» EXERCISE BRIEF:
All of the listing should be returned as written, apart from any picture in it.

*** Opening THE DATA ***

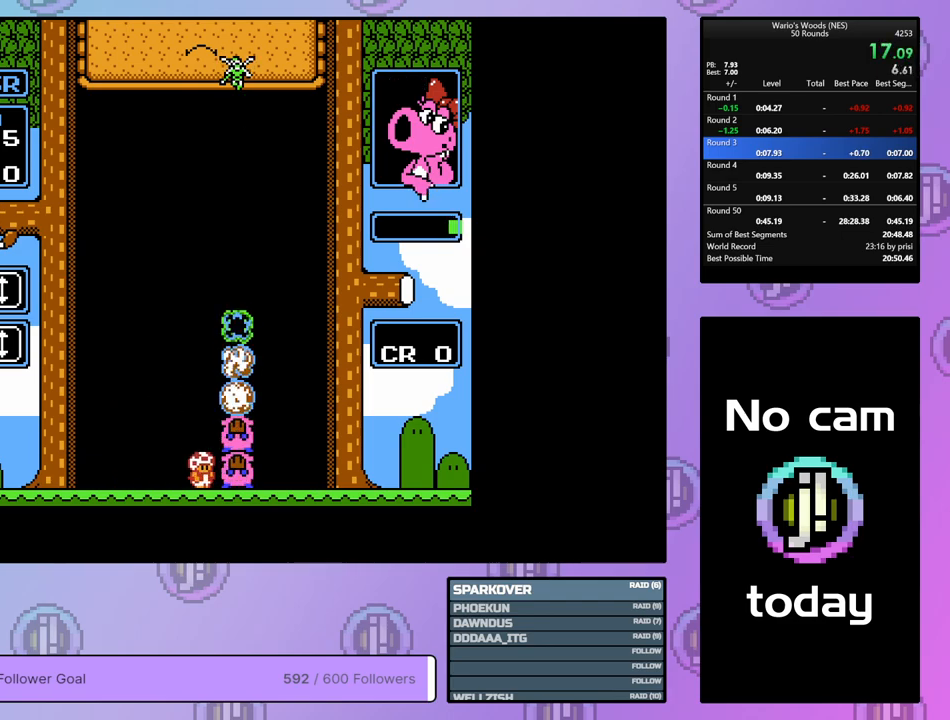
{"buttons": [], "events": []}
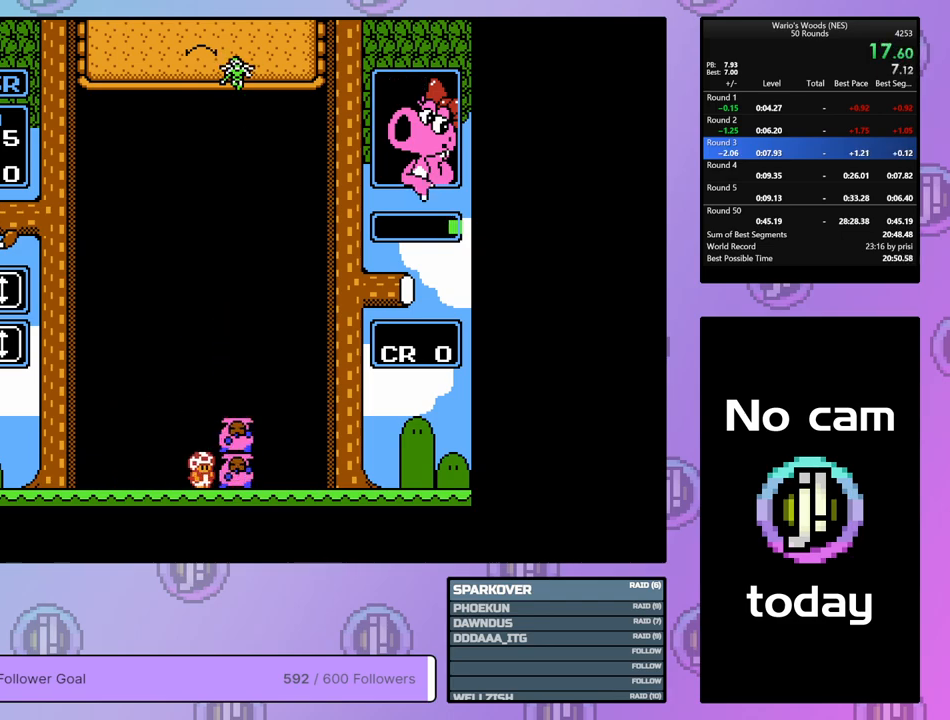
{"buttons": ["DPAD_LEFT"], "events": [[267, "A", "down"], [433, "A", "up"], [433, "DPAD_LEFT", "down"]]}
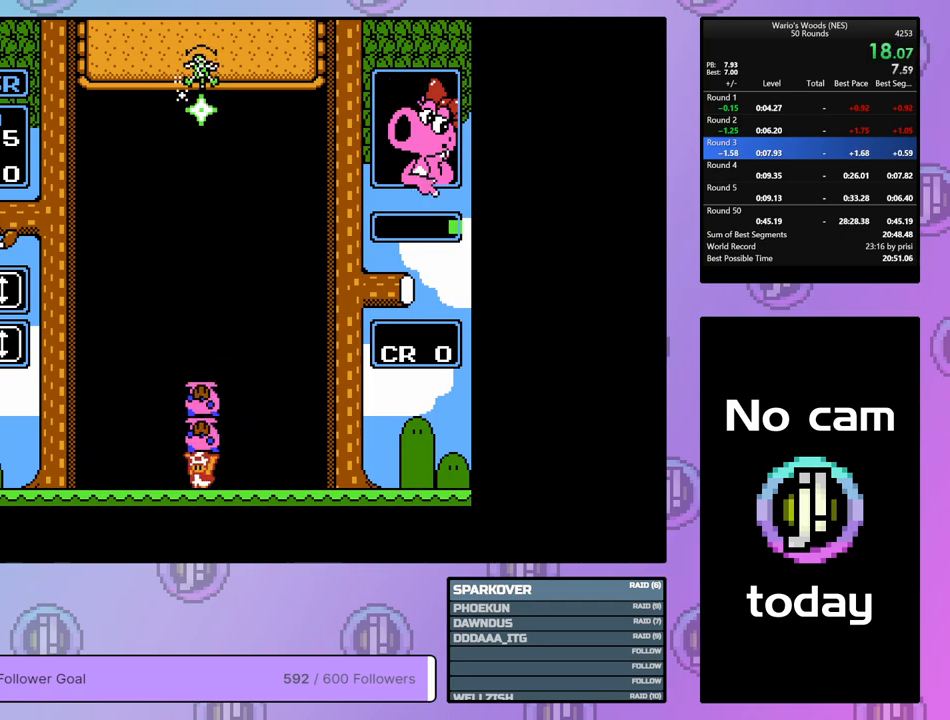
{"buttons": ["DPAD_DOWN"], "events": [[17, "DPAD_LEFT", "up"], [133, "DPAD_DOWN", "down"]]}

*** Closing THE DATA ***

» ANSWER:
{"buttons": [], "events": []}
{"buttons": ["DPAD_LEFT"], "events": [[267, "A", "down"], [433, "A", "up"], [433, "DPAD_LEFT", "down"]]}
{"buttons": ["DPAD_DOWN"], "events": [[17, "DPAD_LEFT", "up"], [133, "DPAD_DOWN", "down"]]}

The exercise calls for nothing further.